— Document section —
[Start of section]
The first song, it didn’t even make it to the album. I don’t remember what it was called, but I know that “Cold Wind Blows” was the second one I made.

Then Eminem remembers how “Love the Way You Lie” came about when he basically finalised all songs he wanted to put on “Recovery”:

I was done. I was like, “Man, I’m done”. And you were like, “Okay, I know you keep saying you’re done, but I have one beat you need to hear”.

More like a beat and a chorus, Paul reminds and insists he only wanted Em to listen to it: no pressure to work, no obligations. So Marshall agreed, and that’s what happened:

I got it in the car on the way home, and I wrote two verses. Well, a verse and a half.

Then Paul takes over the conversation to tell the story he just recently told in the episode with Skylar Grey:

Paul Rosenberg: Then you called me at home and said, “You’re an asshole”. Because you were mad that I made you keep working on a record that you thought you were done with. You wrote everything very quickly. So you got done your record, your verses, you sent it back to me. And you said, “Okay, here you go, tough guy. I’m done with the record, but now you’ve got to put Rihanna on it. Because in your mind, what you’ve written about and what the chorus was about — she was the only one who could pull it off.

The Marshall Mathers LP2

When I first recorded [Rap God], I was still playing CDs back then. I listened to it in the car, ad when it cuts off, it says, “Six minutes”. You know, the timing on the CD. And I’m like, “What the fuck?! It says exactly six minutes? That’s crazy!” So I went back. In the beginning, I did that “Six minutes. Six minutes”. ‘Cause I didn’t think I knew how long it was at the time. At least until I got in the car. I just fucking made a six minutes song.

The fastest verse on the song starts with the shout-out to J.J. Fad, a rap group that had a song called “Supersonic”, produced by young Dr. Dre and also includes a speedy verse. A line from that song inspired the whole opening sequence of the verse:

For some reason, “summa-lumma, dooma-lumma” stuck in my head one day. And I just kept repeating the phrase, “summa-lumma, dooma-lumma, summa-lumma, dooma-lumma”. That rhymes with a lot of shit. That’s kind of a stunt, I don’t want to call it a stunt, that kind of shit has to be the right words that roll off the tongue, You’ve got to pick the right ones. You have to hit each word. “You assumin’ I’m a human. What I gotta do to get it through to you?” But you have to pick the right phrases and the words that roll off the tongue. Otherwise, it’s going to be sloppy and sound like shit. It just led me to the next phrase and the next phrase. I remember thinking when I wrote it in my head, “When I go to the studio, am I going to able to say this shit?” ‘Cause sometimes the shit that I write, my mouth can’t say it. I don’t know why, but sometimes it happens. The first take of it, I got halfway through it. And I was like, “Okay, cool, I can do it”. You know, okay, I can do it; now, let me focus on saying it the best way that I can.

Later, Eminem performed “Rap God” live at the YouTube music awards. Initially, Paul was not sure it would be possible, but apparently, Marshall wrote it keeping in mind that it had to be performed live. There are pauses for breathing strategically placed in the verse. And that is the rule, Eminem says:

Every day I do something like that, I make sure that my mouth can say it. Because I always keep in mind, Imma has to do this life. So there cannot be no fucking studio trick. I have to be able to actually say it.
[End of section]
— Tasks to carry out —
1. Reproduce word for word the part of the Eminem interview excerpt that opens with the words containing "I got it in" and closes with "pull it off.".
2. According to the Eminem interview excerpt, at what event did Eminem perform "Rap God" live?
Use only the Eminem interview excerpt, not outside knowledge.

— Source information —
[Start of section]
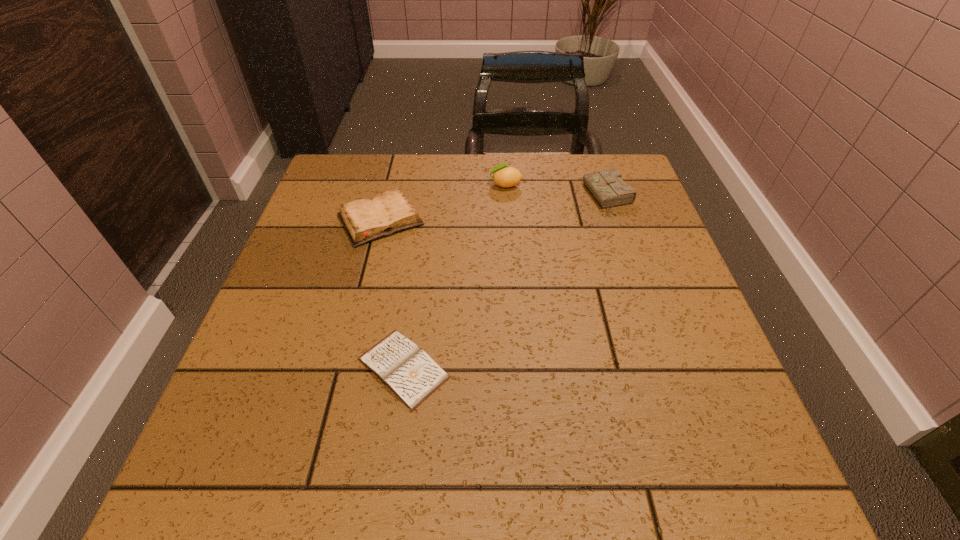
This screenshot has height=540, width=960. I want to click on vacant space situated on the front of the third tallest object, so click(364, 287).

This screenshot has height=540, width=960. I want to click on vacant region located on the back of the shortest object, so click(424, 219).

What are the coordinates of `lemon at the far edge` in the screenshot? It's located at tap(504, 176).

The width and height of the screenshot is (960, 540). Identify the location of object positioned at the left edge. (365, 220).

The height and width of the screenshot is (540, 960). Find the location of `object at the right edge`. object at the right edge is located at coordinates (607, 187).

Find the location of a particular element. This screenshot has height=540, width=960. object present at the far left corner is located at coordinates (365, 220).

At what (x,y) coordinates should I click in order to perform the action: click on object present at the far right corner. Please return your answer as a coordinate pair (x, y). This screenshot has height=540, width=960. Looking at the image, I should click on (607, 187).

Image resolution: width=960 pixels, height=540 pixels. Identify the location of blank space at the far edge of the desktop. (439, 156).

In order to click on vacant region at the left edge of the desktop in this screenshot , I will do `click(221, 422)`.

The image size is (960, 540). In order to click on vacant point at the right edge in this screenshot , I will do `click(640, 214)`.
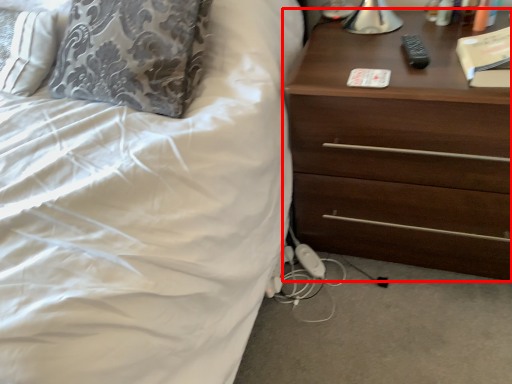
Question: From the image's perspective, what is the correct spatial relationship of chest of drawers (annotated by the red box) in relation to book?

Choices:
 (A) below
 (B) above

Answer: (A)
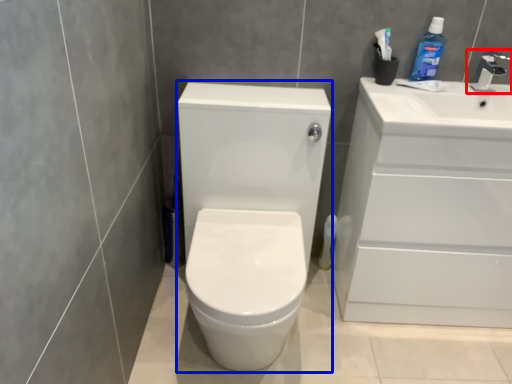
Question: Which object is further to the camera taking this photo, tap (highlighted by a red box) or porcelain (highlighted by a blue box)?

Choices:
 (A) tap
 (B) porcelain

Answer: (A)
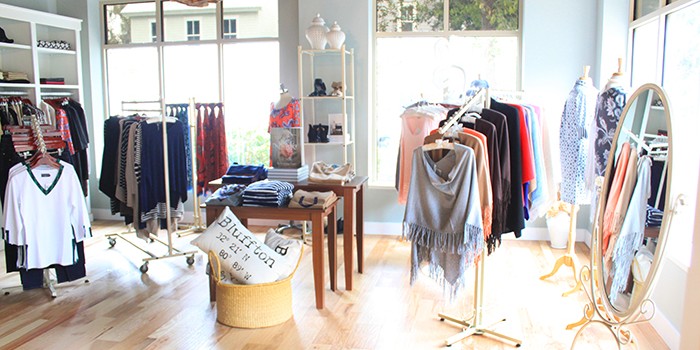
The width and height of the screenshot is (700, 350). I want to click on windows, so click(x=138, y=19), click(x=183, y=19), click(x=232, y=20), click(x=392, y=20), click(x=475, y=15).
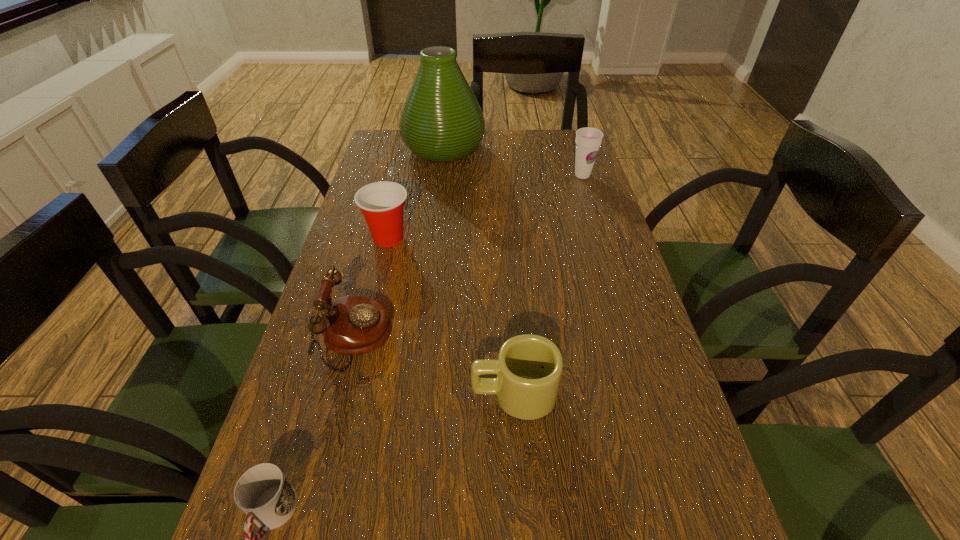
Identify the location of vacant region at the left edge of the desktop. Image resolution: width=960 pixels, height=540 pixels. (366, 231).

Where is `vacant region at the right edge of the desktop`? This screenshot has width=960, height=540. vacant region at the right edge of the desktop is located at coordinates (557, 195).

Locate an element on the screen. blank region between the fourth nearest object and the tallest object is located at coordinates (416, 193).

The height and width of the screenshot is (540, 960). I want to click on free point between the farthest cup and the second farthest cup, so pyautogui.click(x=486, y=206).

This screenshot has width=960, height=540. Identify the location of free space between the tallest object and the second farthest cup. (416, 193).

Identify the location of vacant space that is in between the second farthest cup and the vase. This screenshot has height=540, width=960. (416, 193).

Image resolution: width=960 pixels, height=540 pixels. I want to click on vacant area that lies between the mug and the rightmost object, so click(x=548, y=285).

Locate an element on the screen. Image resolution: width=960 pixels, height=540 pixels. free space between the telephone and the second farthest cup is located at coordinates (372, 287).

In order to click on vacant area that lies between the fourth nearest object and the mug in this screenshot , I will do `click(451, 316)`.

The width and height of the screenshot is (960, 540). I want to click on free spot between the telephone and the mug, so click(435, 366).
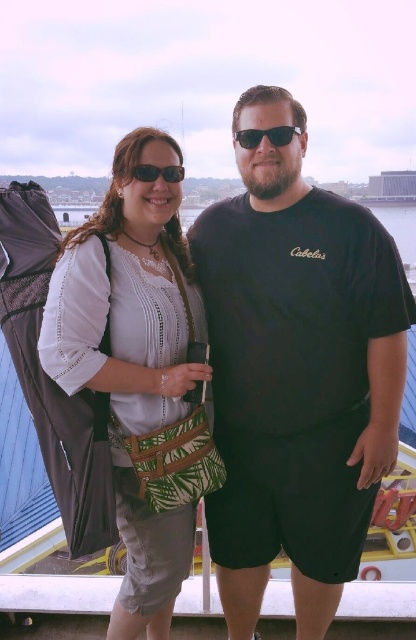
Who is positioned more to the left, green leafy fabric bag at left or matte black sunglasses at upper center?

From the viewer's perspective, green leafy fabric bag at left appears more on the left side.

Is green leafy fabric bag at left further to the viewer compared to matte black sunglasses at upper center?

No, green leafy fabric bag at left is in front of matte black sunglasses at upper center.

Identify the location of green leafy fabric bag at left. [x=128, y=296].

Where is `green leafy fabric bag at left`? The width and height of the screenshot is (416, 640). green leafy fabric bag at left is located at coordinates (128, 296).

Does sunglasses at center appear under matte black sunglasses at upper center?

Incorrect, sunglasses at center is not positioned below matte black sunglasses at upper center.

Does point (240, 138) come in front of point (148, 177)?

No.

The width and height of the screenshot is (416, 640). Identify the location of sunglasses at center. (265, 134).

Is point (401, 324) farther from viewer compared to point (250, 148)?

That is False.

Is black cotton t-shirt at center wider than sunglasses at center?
[End of section]
— Task responses —
1.
I got it in the car on the way home, and I wrote two verses. Well, a verse and a half.

Then Paul takes over the conversation to tell the story he just recently told in the episode with Skylar Grey:

Paul Rosenberg: Then you called me at home and said, “You’re an asshole”. Because you were mad that I made you keep working on a record that you thought you were done with. You wrote everything very quickly. So you got done your record, your verses, you sent it back to me. And you said, “Okay, here you go, tough guy. I’m done with the record, but now you’ve got to put Rihanna on it. Because in your mind, what you’ve written about and what the chorus was about — she was the only one who could pull it off.

2. At the YouTube music awards.